Boyle-ing point

Before I share my experience of reading the book, Danny Boyle: In His Own Words by Amy Raphael, I must confess to one thing. Although I had pretty much seen every cult film by this iconic director, it wasn’t till his Oscar-winning Slumdog Millionaire made the headlines worldwide did I realise that it was him whose movies I had enjoyed all along. But it doesn’t change the fact that Danny has plenty genius rolled up in his sleeves. Manohla Dargis wrote of Boyle in a review that in him, …the milk of human kindness often seems to curdle rather than flow… and it was quite the statement that would sum up this person.
His contribution to English cinema is monumental and when we count the directors who put Britain on the world visual entertainment map, Danny Boyle surely will be far from ignored. The book is in the form of a series of interviews revolving around his various releases, pacey and inter-weaving his movies from one question to the next, and yet somewhere related, all recorded at different points on the time line. Sometimes the discussions and questions get rather too specific and unless you are an absolute film buff you may find yourself a bit impatient to flip on to something a tad easier to relate with. But the book does a good job of sharing the pain and pathos of putting together a film. It explains why a script is nothing unless handled sensitively by a director, who not only understands the underlying emotions but manages to convey them to the viewer.

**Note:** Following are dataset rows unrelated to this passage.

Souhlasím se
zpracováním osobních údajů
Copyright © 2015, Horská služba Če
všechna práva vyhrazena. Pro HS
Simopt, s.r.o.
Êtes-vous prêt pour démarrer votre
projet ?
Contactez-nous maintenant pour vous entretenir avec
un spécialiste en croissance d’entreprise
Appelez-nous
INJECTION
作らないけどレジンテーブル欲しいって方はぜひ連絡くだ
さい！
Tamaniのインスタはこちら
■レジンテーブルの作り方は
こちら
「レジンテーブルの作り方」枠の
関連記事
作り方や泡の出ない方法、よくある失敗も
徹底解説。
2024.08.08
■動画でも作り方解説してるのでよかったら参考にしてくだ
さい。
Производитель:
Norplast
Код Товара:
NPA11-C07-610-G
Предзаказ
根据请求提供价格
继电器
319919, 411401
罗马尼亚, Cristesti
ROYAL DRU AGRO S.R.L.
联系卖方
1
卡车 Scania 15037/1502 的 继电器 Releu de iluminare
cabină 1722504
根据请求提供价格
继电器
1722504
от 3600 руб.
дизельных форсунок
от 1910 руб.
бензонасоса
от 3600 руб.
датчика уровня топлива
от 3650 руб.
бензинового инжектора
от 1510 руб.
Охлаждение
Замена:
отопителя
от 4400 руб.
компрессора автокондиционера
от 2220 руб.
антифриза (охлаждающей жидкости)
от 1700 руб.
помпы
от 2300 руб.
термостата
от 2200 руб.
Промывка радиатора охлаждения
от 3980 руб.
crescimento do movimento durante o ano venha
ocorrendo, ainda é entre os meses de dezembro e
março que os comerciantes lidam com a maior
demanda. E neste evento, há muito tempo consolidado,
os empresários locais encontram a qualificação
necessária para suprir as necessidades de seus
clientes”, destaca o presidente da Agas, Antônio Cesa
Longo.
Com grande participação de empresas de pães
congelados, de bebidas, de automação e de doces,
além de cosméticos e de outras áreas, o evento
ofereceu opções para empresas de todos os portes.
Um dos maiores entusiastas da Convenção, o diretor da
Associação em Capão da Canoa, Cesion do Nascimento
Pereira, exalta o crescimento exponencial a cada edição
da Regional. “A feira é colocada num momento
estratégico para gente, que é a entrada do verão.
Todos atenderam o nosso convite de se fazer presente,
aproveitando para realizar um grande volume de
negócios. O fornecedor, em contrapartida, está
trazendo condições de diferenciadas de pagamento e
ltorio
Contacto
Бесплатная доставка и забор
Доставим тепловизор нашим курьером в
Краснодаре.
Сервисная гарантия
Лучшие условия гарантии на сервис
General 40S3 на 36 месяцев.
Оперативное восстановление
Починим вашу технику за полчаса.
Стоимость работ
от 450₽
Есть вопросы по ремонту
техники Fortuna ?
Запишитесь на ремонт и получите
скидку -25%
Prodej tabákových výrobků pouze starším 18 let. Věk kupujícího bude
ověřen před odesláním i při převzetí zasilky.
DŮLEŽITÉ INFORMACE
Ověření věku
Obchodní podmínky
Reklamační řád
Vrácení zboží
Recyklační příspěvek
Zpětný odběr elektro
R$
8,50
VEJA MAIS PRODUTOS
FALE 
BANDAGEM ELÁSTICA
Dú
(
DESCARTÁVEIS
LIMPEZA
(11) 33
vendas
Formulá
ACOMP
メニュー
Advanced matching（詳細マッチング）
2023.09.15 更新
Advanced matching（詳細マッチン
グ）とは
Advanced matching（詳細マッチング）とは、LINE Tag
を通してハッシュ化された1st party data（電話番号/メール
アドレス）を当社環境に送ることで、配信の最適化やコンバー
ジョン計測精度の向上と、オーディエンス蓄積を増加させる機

To conclude, Mr Boyle has done some very commendable stuff in his still-ripe career, I, personally, am a bigger fan of certain other directors, working certain other genres. The book is a good comfortable read, it is the kind of book to sit back in the recliner and dive into, sometimes I found myself lacking the precise enthusiastic curiosity to know what would happen next, a requisite in helping people finish a book at Blitzkrieg speed. I realised that I know stuff about the man that I may never actually repeat in any social gathering, not because it is unspeakable but because everybody would have to be excused for not being interested at all and I would risk losing even the few superficial friends that I have strived to acquire.